Problems to solve:
#1 Copy the passage about the outreach visits word for word, from "At our next" to "against the daylight.".
#2 Write a continuation of the passage about the outreach visits, picking up after its final sentence.

At our next stop we pull up to a brick apartment building with dark curtains covering the windows. Jessie knocks on one door and a woman wrapped in a sheet answers it. Stepping out of a darkened room, she blinks against the daylight.
“I have a client,” she says. “Come back later.”
Jessie knocks on the next door and a shirtless man opens it. His apartment is also dark. He says he doesn’t want any supplies, assuring us that he “doesn’t do that stuff,” but he seems to know a lot of people who do. For the next several minutes Jessie inquires into the whereabouts of several of his regular outreach participants. According to the man, one participant recently had her arm amputated and another is in critical condition at the hospital. Both situations were caused by using infected syringes to inject drugs. Jessie takes down information on the hospital room for one of the participants and thanks the man. We move on to the next stop.

Data under study:
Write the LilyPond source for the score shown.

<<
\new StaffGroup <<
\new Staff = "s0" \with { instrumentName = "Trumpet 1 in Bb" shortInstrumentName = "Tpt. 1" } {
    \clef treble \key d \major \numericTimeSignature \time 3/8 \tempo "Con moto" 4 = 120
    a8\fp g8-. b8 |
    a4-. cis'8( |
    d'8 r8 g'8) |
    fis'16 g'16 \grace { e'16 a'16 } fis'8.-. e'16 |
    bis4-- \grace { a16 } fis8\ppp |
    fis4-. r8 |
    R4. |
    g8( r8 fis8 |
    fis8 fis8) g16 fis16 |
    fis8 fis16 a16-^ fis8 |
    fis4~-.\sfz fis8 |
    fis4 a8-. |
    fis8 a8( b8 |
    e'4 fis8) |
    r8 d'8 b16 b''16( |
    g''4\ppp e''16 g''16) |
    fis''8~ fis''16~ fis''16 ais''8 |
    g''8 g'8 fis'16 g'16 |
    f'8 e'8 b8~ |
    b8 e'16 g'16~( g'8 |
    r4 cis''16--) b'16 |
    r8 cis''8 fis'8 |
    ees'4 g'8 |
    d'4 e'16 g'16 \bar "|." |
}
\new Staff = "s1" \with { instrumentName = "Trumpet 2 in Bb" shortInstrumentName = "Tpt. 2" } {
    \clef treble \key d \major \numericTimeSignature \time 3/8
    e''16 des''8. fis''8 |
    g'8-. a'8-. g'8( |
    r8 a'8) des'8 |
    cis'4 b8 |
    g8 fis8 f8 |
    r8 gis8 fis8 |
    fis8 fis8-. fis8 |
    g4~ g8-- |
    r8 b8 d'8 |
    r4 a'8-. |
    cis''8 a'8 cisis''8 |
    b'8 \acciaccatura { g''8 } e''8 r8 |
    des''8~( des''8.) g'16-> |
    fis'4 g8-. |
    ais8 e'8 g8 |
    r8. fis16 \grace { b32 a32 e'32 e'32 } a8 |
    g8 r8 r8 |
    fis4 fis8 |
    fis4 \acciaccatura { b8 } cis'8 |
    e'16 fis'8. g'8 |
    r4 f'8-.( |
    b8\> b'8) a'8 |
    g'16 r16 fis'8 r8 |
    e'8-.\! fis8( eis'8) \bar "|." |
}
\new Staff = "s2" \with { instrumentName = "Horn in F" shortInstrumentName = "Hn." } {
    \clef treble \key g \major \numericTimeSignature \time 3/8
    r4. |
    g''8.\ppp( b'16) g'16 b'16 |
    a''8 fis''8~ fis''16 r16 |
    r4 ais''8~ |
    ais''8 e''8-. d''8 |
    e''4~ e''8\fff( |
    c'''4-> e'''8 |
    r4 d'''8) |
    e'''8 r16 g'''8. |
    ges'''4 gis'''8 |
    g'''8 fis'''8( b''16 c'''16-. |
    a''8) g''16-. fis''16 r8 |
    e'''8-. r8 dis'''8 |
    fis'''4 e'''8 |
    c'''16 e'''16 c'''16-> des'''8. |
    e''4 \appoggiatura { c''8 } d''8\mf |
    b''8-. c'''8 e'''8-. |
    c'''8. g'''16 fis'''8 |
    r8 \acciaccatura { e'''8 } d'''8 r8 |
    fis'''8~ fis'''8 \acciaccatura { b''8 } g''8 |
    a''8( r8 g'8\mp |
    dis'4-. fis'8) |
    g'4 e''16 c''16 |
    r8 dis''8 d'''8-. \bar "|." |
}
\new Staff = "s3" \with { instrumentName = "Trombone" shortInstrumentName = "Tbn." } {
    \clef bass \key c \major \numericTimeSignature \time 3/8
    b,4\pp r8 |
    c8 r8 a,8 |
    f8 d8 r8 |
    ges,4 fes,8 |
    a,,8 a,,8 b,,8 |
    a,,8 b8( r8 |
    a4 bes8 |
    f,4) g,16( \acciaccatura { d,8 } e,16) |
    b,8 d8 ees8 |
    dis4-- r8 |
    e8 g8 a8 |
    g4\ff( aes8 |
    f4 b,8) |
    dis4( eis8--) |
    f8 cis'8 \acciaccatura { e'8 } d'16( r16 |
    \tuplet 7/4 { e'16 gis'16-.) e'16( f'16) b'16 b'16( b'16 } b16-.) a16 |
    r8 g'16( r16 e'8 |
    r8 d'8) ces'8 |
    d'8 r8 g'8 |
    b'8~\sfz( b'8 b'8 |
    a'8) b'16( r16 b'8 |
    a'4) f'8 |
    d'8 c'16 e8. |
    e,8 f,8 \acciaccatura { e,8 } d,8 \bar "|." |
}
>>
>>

Answers by task:
#1
At our next stop we pull up to a brick apartment building with dark curtains covering the windows. Jessie knocks on one door and a woman wrapped in a sheet answers it. Stepping out of a darkened room, she blinks against the daylight.

#2
Over the next few hours, we visit people in homes, parking lots, motels, and street corners. Jessie asks how they are doing and peppers them with questions about other participants he hasn’t seen in a while. Everyone has news. Some of it is uplifting: “So-and-so got into treatment” or “so-and-so got her own apartment.” Other times the news is sobering: “He’s in jail,” “they are homeless now,” or “I haven’t heard from her in a while,” followed by a long pause as everyone contemplates what that might mean.
It’s apparent that Jessie cares about his participants and is concerned about their well-being. Back in the car, he mentions that it’s really hard to watch people deteriorate over time.
“Entire neighborhoods are falling into extreme poverty,” he says. I ask him what motivates him to do such emotionally grueling work. He ponders the question for a minute before answering.
“People live in helpless situations and I know they are stuck in a place where they don’t want to be,” he says. “I understand because that used to be me. When I was going through [addiction] there was no one there to help me. I want to be the external help that keeps people as well as possible.”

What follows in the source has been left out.